4. AI Analysis Accelerated the Process
Sharing the cProfile output with an AI assistant immediately identified the N+1 pattern and suggested specific solutions. This saved the team from spending hours manually tracing through the profiling data and researching optimization strategies. The AI prompt was specific — it included the profiling data, the data volumes, and the desired outcome — which produced actionable suggestions.
5. Optimization Is Iterative
Each optimization shifted the bottleneck. After fixing queries, indexes became the next target. After indexes, caching was the next opportunity.
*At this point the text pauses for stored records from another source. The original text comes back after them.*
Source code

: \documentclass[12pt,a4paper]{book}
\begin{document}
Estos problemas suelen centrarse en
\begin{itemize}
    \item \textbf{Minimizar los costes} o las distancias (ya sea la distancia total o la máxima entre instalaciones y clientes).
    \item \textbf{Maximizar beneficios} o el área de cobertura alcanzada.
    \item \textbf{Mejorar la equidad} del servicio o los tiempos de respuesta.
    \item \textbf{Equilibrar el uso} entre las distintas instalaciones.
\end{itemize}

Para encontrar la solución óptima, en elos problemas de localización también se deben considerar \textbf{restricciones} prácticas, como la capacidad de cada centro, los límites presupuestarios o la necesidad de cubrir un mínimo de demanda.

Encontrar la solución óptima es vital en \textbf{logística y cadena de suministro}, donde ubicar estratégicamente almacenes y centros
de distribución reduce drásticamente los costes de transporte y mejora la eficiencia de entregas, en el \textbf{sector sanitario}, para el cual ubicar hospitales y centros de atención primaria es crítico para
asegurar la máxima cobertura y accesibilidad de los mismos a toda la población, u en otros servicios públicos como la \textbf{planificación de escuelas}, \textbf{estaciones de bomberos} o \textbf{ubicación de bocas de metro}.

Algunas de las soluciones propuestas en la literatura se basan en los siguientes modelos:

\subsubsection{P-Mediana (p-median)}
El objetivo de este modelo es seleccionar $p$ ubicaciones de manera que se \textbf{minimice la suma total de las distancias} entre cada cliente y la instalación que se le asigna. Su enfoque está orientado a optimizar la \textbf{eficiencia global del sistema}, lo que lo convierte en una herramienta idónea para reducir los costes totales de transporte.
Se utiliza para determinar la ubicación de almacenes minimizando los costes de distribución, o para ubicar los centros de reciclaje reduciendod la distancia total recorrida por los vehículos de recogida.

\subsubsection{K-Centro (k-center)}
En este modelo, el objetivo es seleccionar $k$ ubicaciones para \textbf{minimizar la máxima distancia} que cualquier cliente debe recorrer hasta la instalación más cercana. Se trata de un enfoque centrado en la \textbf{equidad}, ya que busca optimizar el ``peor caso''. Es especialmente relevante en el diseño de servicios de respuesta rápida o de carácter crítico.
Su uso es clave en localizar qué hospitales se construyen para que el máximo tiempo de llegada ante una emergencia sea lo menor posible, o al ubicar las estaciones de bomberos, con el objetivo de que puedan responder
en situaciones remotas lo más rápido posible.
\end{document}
The team ran the full profiling loop five times. Each iteration was informed by fresh measurements, not assumptions carried over from the previous iteration.
Code: The Final Optimized Endpoint
@app.route("/api/dashboard/<int:merchant_id>")
def get_dashboard(merchant_id: int):
"""Generate merchant dashboard with caching and optimized queries."""
cache_key = f"dashboard:{merchant_id}"
cached = redis_client.get(cache_key)
if cached:
return jsonify(json.loads(cached))
merchant = Merchant.query.get_or_404(merchant_id)
dashboard_data = {
"merchant": merchant.name,
**get_revenue_metrics(merchant_id),
"products": get_top_products(merchant_id),
"top_customers": get_top_customers(merchant_id),
"low_stock_alerts": get_low_stock_alerts(merchant_id),
}
redis_client.setex(cache_key, 120, json.dumps(dashboard_data, default=str))
return jsonify(dashboard_data)
Each helper function executes a single optimized query, and the entire endpoint completes in 5 queries on a cache miss. The response time dropped from 2,134ms to an effective 14ms — a 152x improvement — through systematic profiling, targeted optimization, and strategic caching.